=== Kısa görev 1 ===
Kayıtlarda "## Description" içeren satırdan "### 不朽者 The Undying" içeren satıra kadar her şeyi, iki uç satır da dahil, hiç değiştirmeden geri verin. Resimleri cevaba katmayın.

=== Sayfa metni ===
Oyuncuları LBS hariç ilk kez izledim sanırım. Hepsi de hakkını vermiş rolünün, hiçbiri sırıtmamış. Böyle hem gençlik hem de yetişkin hallerinin işlendiği yapımların hoş bir havası oluyor. Oyuncuları da bu geçiş aşamasında oldukça beğendim ben.
Filmde işlenen konuya benzer olarak daha önce Marry Him If You Dare dizisini izlemiştim.
Fakat daha önce çekilmiş olmasına rağmen gerek işleniş olarak gerekse de finaliyle bu filmi daha çok beğendim.
Birçok kişinin "Şimdiki aklım olsa" lafını kullandığı çok olmuştur eminim. Tam o anda, o zaman verdiğim kararı değil de başka bir kararı verseydim her şey çok daha iyi olabilirdi diye düşünürüz bazen. Oysaki bu filmde de anlatılmaya çalışıldığı gibi kaderimizi ne yaparsak yapalım değiştiremiyoruz. Aynı olayı defalarca kez tekrar yaşasak da sonunda vereceğimiz karar yine aynı yolu seçmekten geçiyor. Çünkü bizi biz yapan verdiğimiz o kararlar. Peki ne yapmalıyız? Cevap çok basit: "Asla pişman olma!"

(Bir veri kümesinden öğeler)
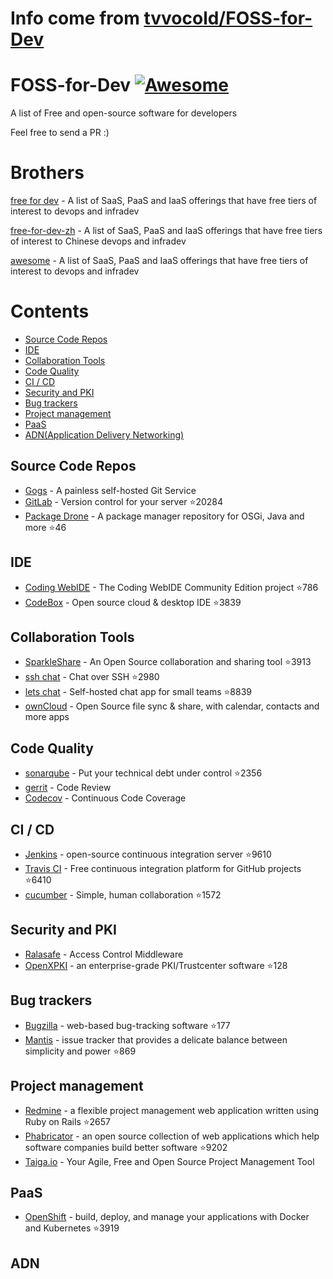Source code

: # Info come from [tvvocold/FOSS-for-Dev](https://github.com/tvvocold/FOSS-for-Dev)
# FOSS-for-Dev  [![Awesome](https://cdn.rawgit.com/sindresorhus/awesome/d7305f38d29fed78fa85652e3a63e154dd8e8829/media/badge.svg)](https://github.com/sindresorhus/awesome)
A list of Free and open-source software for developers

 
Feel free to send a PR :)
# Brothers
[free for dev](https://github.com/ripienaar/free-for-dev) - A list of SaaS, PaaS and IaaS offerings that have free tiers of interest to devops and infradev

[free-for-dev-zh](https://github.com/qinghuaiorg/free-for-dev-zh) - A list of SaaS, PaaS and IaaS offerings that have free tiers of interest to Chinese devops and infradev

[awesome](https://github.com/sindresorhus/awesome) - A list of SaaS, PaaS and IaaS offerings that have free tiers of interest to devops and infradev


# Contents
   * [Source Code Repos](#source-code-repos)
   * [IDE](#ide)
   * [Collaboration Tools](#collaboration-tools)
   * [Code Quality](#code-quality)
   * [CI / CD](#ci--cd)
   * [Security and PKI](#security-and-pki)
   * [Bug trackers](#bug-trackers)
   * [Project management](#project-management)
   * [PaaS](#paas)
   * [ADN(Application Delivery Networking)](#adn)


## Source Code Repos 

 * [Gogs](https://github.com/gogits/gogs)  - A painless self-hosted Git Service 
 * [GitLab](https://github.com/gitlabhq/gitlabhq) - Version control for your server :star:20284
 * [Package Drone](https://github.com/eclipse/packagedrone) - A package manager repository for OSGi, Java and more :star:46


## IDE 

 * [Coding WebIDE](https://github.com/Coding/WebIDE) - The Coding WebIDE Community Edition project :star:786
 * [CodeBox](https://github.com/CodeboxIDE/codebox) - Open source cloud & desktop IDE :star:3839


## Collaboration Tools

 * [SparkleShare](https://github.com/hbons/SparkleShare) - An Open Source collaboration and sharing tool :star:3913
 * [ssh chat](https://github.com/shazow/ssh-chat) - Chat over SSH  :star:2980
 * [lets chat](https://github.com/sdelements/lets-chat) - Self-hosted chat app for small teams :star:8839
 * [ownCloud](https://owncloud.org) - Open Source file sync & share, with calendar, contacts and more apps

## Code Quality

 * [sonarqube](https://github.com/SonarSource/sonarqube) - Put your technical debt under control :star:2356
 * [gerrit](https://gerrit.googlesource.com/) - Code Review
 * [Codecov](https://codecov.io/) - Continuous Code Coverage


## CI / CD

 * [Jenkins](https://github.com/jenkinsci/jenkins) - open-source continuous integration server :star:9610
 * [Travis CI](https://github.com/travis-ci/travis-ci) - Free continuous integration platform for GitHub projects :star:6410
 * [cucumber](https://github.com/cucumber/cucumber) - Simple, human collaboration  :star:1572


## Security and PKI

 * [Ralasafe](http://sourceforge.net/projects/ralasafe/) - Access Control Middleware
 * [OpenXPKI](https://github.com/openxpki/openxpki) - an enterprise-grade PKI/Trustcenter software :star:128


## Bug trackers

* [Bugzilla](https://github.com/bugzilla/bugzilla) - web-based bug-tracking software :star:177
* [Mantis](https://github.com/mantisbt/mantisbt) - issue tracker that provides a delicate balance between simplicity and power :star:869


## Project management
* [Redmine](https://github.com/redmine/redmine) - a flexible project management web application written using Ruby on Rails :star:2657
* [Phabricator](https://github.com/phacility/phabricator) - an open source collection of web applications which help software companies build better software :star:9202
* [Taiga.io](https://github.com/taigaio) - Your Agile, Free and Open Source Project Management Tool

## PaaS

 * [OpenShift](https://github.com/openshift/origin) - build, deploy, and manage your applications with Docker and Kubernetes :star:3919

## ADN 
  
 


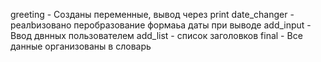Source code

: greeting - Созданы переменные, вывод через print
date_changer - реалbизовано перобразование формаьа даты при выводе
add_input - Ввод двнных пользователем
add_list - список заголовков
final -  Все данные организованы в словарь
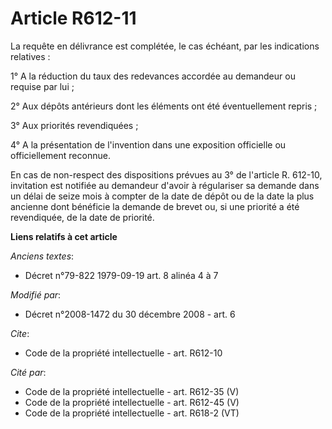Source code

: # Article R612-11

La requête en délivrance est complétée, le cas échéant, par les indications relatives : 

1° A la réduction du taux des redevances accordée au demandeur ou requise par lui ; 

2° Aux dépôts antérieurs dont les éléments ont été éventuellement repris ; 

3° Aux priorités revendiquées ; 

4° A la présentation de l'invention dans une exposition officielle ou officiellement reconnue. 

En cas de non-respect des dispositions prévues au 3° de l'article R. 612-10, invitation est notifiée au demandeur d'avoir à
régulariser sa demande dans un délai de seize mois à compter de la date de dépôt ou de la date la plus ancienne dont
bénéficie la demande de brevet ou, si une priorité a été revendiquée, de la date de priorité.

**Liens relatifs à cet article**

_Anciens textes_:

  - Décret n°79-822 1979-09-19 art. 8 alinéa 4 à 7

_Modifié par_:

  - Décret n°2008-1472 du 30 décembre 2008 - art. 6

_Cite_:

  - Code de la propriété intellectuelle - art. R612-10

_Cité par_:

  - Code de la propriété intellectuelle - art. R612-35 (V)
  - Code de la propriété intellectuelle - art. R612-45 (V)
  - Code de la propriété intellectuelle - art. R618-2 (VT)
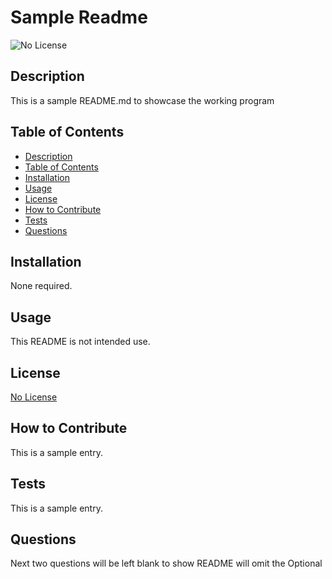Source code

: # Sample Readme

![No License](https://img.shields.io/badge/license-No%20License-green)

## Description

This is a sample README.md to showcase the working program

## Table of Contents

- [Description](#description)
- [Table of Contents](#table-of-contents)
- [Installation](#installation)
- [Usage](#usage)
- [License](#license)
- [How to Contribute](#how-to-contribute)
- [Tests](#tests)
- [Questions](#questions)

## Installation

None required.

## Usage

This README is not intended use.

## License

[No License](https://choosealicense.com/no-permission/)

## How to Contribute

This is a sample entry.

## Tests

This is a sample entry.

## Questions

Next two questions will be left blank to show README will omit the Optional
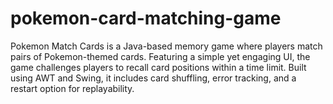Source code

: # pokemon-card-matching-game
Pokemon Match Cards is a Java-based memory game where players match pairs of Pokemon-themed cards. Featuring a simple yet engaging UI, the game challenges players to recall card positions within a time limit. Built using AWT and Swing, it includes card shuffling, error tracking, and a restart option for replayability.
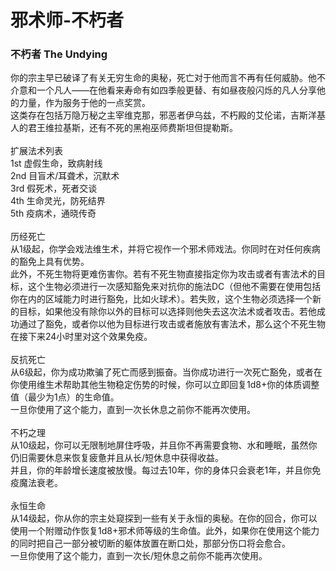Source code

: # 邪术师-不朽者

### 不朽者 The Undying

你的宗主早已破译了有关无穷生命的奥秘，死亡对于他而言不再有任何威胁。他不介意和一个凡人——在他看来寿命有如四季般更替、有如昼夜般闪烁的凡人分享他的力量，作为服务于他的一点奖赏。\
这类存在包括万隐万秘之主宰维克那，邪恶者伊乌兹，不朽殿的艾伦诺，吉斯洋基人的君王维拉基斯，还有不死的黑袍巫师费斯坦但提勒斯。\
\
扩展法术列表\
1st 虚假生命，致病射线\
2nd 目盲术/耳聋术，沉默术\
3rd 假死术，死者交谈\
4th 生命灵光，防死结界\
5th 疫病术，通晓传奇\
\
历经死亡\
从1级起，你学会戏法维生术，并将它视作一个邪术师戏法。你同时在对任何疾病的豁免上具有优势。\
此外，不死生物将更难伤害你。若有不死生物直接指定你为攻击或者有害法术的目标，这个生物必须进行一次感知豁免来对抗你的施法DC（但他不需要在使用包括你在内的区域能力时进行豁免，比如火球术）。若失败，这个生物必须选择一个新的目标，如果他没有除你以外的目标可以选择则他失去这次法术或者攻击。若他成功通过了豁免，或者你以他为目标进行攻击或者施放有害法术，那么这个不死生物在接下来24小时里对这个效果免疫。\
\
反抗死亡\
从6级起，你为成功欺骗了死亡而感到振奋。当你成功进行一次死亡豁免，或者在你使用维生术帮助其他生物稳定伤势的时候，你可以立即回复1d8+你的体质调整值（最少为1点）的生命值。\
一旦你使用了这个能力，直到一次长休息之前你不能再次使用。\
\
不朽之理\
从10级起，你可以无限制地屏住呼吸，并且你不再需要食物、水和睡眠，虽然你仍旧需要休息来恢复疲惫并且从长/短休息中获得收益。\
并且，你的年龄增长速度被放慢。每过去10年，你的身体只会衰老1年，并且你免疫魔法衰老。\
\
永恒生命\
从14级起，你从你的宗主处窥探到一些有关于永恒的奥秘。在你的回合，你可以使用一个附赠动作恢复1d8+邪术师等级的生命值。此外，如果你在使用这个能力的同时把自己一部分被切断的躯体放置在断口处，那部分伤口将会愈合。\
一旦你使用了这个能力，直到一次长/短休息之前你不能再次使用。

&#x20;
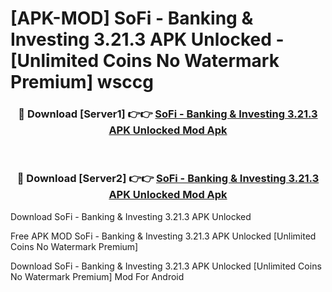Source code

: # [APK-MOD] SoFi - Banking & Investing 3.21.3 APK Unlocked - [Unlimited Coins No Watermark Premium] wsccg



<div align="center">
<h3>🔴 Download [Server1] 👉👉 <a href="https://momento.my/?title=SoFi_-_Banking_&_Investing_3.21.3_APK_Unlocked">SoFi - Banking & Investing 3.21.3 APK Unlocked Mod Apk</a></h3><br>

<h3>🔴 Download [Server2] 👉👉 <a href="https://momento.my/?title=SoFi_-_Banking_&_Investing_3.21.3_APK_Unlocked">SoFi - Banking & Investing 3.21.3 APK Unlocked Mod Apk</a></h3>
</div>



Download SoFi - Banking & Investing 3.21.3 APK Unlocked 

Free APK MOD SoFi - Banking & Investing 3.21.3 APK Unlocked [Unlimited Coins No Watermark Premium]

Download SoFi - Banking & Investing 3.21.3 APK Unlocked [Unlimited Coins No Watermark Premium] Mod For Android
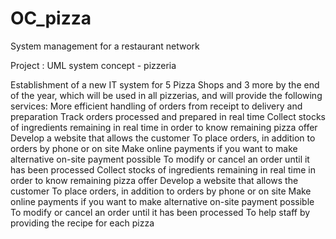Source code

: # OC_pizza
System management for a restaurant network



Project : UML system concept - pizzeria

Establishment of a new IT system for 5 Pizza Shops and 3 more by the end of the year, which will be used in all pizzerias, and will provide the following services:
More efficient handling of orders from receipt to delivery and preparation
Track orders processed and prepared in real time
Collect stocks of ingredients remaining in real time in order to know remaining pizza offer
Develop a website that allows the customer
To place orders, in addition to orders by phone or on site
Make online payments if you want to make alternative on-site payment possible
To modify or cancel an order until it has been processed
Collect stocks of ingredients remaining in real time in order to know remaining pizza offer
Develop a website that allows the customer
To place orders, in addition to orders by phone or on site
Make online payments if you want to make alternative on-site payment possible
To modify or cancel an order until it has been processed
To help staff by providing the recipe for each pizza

=== Kısa görev 2 ===
Film yorumuna göre, aynı olayı defalarca yaşasak bile neden sonunda yine aynı yolu seçeriz? Bir ile üç cümle arasında açıklayın.

=== Alıştırma sonucu 1 ===
## Description

This is a sample README.md to showcase the working program

## Table of Contents

- [Description](#description)
- [Table of Contents](#table-of-contents)
- [Installation](#installation)
- [Usage](#usage)
- [License](#license)
- [How to Contribute](#how-to-contribute)
- [Tests](#tests)
- [Questions](#questions)

## Installation

None required.

## Usage

This README is not intended use.

## License

[No License](https://choosealicense.com/no-permission/)

## How to Contribute

This is a sample entry.

## Tests

This is a sample entry.

## Questions

Next two questions will be left blank to show README will omit the Optional
Source code

: # pokemon-card-matching-game
Pokemon Match Cards is a Java-based memory game where players match pairs of Pokemon-themed cards. Featuring a simple yet engaging UI, the game challenges players to recall card positions within a time limit. Built using AWT and Swing, it includes card shuffling, error tracking, and a restart option for replayability.
Source code

: # 邪术师-不朽者

### 不朽者 The Undying

=== Alıştırma sonucu 2 ===
Çünkü bizi biz yapan, verdiğimiz o kararlardır. Bu yüzden ne yaparsak yapalım kaderimizi değiştiremeyiz ve sonunda vereceğimiz karar yine aynı yolu seçmekten geçer.